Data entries

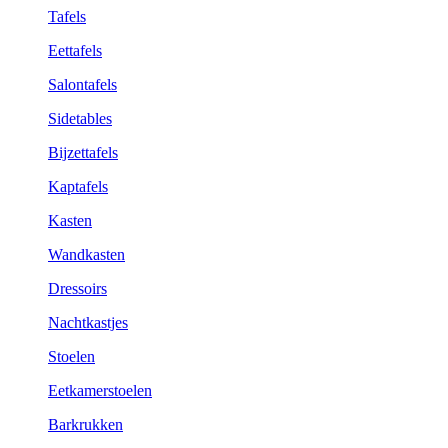
Tafels
Eettafels
Salontafels
Sidetables
Bijzettafels
Kaptafels
Kasten
Wandkasten
Dressoirs
Nachtkastjes
Stoelen
Eetkamerstoelen
Barkrukken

__GOAL OF THE EXERCISE__: Reproduce the text lines from each of the records above verbatim, omitting the pictures.

__SOLUTION__:
Tafels
Eettafels
Salontafels
Sidetables
Bijzettafels
Kaptafels
Kasten
Wandkasten
Dressoirs
Nachtkastjes
Stoelen
Eetkamerstoelen
Barkrukken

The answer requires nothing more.